Ann has lost instructions for ringing tonight’s host for a lift – it went with our baggage carrier – so we walk along the coast, skipping over a fence to the golf course which is easier walking than loose sand, to Old Hunstanton. We can see the striped cliffs, white and brown and brown, clunch and carrstone and something else. We go into a smart hotel, and Ann asks about the Corner House and Joe which is all she can remember. The barman knows.
We find the Corner House facing the sea. We knock, then open the door and peer past a lavatory bowl growing a very tall pot plant. It’s dark and dusty. A pinned instruction tells us to go to the side door. We go through a junk yard with broken prams and the like and find Joe, or Jose – he smiles and shakes our hands. His face is smeared with food, we’ve interrupted his supper. He leads us through a dark dining room, across the lobby and opens a door to a damp musty bedroom with a small double bed. ‘But you said it was twin beds!’ says Ann. ‘It still fits two, if you’re old friends you’ll be fine’ says Joe. He points to a greasy sofa. ‘I can convert that if you like’. No no, we say. Either way the sofa and bed look horrible. It’s quaint, with eleven dusty radios on the shelves, shelves of ancient books – one title is 1000 Tattoos – and piles of old leather suitcases on the wardrobe, and pictures of landscapes and soft porn girls on the walls. He’s a man who can chuck out nothing. It’s like a recycling centre. From our lavatory and shower – converted from a pantry with tile floor and no mat, we can see a broken fireplace leaning against a wall. It’s not the quaint décor we hate, it’s the damp, cold and grime.

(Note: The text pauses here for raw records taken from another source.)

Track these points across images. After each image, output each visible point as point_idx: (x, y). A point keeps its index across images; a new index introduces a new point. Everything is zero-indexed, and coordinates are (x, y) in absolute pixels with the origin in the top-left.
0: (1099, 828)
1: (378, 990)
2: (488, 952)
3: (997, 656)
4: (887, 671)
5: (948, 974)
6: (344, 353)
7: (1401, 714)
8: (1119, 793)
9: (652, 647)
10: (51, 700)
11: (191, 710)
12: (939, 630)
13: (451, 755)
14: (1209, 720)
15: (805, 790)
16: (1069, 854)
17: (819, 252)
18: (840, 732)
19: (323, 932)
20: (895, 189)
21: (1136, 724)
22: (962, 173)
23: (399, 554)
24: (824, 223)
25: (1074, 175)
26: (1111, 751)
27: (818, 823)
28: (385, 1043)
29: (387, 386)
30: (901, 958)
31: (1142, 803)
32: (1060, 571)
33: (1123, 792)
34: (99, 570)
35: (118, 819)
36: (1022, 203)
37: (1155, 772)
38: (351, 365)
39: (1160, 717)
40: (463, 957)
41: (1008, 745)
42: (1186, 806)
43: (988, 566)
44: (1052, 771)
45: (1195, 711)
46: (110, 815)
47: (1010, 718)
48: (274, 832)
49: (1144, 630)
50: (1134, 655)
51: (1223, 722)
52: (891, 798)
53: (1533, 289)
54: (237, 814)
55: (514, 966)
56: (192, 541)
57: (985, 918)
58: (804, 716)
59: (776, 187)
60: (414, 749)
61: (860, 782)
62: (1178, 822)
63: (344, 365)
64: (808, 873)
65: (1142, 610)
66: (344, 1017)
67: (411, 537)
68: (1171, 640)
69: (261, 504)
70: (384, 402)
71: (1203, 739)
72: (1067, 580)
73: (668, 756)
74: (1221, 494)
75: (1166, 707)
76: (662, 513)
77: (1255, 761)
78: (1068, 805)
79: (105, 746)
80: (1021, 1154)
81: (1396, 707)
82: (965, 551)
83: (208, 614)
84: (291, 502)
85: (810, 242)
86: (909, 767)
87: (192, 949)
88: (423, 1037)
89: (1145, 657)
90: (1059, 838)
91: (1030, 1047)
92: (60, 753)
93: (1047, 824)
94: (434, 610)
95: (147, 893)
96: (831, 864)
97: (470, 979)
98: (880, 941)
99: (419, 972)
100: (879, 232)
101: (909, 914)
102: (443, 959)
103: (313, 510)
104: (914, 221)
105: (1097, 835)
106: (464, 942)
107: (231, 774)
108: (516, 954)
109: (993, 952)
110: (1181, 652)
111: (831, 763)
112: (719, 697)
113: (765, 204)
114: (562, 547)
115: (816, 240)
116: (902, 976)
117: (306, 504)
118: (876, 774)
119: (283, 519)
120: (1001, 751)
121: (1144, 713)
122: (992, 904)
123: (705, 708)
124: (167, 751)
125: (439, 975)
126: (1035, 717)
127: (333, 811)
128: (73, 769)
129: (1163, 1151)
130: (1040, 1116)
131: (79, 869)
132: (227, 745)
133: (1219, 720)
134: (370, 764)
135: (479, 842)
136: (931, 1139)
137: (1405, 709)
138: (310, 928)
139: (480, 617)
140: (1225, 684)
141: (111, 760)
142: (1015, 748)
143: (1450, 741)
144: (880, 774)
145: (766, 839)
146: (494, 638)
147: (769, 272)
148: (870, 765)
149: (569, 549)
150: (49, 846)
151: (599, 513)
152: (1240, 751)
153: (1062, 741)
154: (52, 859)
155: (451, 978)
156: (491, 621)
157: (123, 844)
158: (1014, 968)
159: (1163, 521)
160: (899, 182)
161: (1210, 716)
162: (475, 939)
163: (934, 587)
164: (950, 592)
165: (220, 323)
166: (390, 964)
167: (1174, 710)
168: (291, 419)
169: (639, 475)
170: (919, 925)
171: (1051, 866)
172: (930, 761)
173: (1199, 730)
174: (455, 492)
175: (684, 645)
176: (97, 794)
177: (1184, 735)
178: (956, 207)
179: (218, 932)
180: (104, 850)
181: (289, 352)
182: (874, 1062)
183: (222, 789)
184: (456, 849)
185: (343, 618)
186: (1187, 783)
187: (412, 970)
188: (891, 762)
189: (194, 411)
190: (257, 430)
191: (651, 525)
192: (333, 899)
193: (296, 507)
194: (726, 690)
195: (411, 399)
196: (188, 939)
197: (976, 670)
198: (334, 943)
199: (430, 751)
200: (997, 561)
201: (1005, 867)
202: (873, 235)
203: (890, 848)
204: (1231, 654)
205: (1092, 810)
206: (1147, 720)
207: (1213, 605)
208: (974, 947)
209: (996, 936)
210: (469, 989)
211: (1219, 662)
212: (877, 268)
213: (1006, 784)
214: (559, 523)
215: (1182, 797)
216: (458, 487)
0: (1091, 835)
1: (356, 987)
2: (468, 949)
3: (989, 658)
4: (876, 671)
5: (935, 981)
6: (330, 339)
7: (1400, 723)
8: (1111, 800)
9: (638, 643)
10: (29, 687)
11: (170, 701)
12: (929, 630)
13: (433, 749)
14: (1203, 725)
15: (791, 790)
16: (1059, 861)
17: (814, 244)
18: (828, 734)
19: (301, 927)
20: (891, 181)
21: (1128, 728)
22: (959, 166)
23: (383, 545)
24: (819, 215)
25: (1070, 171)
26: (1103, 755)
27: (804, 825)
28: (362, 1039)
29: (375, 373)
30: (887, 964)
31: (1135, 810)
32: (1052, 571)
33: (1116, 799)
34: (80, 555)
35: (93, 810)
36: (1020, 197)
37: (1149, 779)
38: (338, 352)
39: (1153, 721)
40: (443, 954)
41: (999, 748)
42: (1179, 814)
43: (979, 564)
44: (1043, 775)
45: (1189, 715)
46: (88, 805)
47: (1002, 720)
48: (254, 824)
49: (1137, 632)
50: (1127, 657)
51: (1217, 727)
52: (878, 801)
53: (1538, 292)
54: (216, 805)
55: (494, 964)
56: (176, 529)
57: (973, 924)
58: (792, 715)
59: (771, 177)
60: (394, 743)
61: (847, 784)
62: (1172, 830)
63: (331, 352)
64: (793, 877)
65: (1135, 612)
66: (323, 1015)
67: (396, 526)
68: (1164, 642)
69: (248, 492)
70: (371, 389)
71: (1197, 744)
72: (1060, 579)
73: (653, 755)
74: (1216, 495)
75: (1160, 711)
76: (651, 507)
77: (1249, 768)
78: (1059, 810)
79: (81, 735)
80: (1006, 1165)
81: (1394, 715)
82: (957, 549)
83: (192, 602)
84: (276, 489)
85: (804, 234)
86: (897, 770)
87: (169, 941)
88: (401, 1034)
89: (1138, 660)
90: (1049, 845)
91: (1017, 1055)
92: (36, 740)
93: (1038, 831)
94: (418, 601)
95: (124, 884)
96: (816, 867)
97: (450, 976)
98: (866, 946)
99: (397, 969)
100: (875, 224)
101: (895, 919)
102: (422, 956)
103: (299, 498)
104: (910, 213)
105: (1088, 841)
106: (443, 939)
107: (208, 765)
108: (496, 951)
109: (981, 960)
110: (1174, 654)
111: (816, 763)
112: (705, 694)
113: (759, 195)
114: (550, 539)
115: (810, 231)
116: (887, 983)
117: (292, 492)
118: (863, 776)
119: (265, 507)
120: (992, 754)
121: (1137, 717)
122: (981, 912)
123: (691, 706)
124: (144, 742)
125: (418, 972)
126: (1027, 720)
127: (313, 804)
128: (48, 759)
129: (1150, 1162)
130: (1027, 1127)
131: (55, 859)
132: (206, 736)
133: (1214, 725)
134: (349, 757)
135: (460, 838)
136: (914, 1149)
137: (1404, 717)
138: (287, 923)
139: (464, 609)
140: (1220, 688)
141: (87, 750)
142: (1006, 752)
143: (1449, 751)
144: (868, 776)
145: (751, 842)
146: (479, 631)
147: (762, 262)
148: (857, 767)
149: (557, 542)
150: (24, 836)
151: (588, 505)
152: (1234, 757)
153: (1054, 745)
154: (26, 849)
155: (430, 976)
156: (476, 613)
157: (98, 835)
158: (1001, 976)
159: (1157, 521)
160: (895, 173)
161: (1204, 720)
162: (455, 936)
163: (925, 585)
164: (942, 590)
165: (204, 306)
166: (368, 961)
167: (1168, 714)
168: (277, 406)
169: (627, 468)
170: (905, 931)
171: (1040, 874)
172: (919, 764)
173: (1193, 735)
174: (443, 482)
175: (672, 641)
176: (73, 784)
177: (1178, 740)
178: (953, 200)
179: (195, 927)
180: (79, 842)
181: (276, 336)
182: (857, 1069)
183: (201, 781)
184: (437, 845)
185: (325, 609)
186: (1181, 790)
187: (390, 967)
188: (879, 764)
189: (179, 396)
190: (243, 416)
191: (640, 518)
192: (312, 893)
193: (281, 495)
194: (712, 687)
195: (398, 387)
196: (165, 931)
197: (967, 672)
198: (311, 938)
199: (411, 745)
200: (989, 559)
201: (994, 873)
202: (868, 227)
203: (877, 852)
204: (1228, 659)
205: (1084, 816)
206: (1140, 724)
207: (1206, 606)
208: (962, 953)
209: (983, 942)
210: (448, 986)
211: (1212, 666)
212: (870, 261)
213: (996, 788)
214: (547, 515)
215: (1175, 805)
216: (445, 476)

Stunning sunset. Understand why people live beside the sea. Indifferent food at the Ancient Mariner, a modern building got up to look old.
DAY FIVE
I could hardly sleep, I was so cold with only half the duvet and, were the bedding even changed? So I get up early and walk beside the striped cliffs. Thousands of nesting sea birds on its face.
After last night’s greasy fare, we can hardly face Joe’s cooked breakfast. Toast, butter & marmalade are enough.
Joe drives us to the bus station. He must be about 70, and he does this b & b entirely on his own. He really should employ someone to wash and clean, and buy new sheets. He needs a woman to point out what’s so depressing about the place. We thank him. He’s a kind man, but …
Bus takes us to Kings Lynn station, and leaving almost at once is a train going to Ely for Ann, then on to Kings Cross for me.
Now I write, and walk again the Peddars Way.